Adam Au, Vice President, Engineering, Centrify Corporation

"Automation isn't just about technical decisions. Finally, this book is the first that offers a practical business case for effective test automation."
Michael Hatam, President, Application Services, Moyo Group

"This is one of the must read books by software executives. It goes over the major concepts and best practices of software testing in an efficient and effective manner. At Sun, we already use some of the best practices described in this book and are planning to adopt the remaining best practices."
Satya Dodda, QA Director, J2EE App Server, Sun Micro Systems, Inc.

 

About the Authors

Hung Nguyen is CEO, President, and Founder of LogiGear and is responsible for the company's strategic direction and executive business management. He's been a leading innovator in software testing, test automation, testing tool solutions and testing education programs for the last two decades.

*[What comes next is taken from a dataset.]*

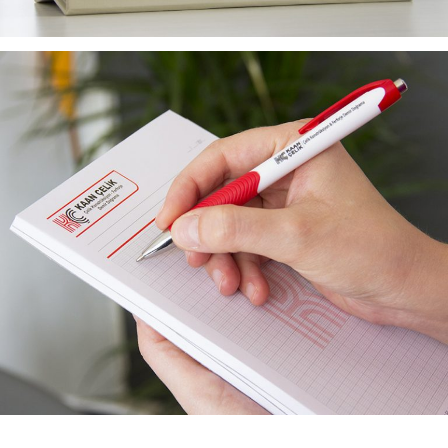
KAAN ÇELIK PROMOSYON TASARIMLARI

Mr. Nguyen is coauthor of the top-selling book in the software testing field, Testing Computer Software (Wiley, 2nd ed. 2002) and other publications including Testing Applications on the Web (Wiley, 2nd ed. 2003). His experience over the past two decades includes leadership roles in software development, quality, product and business management at Spinnaker, PowerUp, Electronic Arts, Palm Computing and other leading companies. A frequent speaker at industry events and a contributor to many industry publications, Nguyen also teaches software testing at LogiGear University, and at the University of California Berkeley Extension and Santa Cruz Extension in San Francisco and Silicon Valley.

 

 

 

Michael Hackett is co-founded LogiGear in 1994 and leads the company's LogiGear University training operations division, setting the standard in software testing education programs for many of the world's leading software development organizations. Mr. Hackett is coauthor of the popular Testing Applications on the Web (Wiley, 2nd ed. 2003), and has helped many clients produce, test and deploy applications ranging from business productivity to educational multimedia across multiple platforms and multiple language editions. His clients have included Palm Computing, Oracle, CNET, Electronics for Imaging, The Learning Company, and PC World.

Prior to co-founding LogiGear, Mr. Hackett managed QA teams at The Well, Adobe Systems, and PowerUp Software. He holds a Bachelor of Science in Engineering from Carnegie-Mellon University.

 

 

 

Brent K. Whitlock is currently a Program Manager at Digidesign, a division of Avid Technology, Inc. Prior to this, he was Director of Optical Systems Research and Business Development at RSoft Design Group, Inc., where he initiated and led the development and commercialization of several optical communication system simulation software packages including LinkSIM, ModeSYS, and OptSim 4, which won the Lightwave OFC/NFOEC 2005 Attendees Choice Award. He has also secured and served as Principal Investigator on federally funded SBIR, STTR, and NIST ATP research contracts.

Dr. Whitlock earned his BS, MS, and PhD all in Electrical Engineering from the University of Illinois at Urbana-Champaign. Dr. Whitlock has co-authored over 30 technical papers and articles. He is a Sr. Member of the IEEE and Chair of the Santa Clara Valley chapter of IEEE LEOS.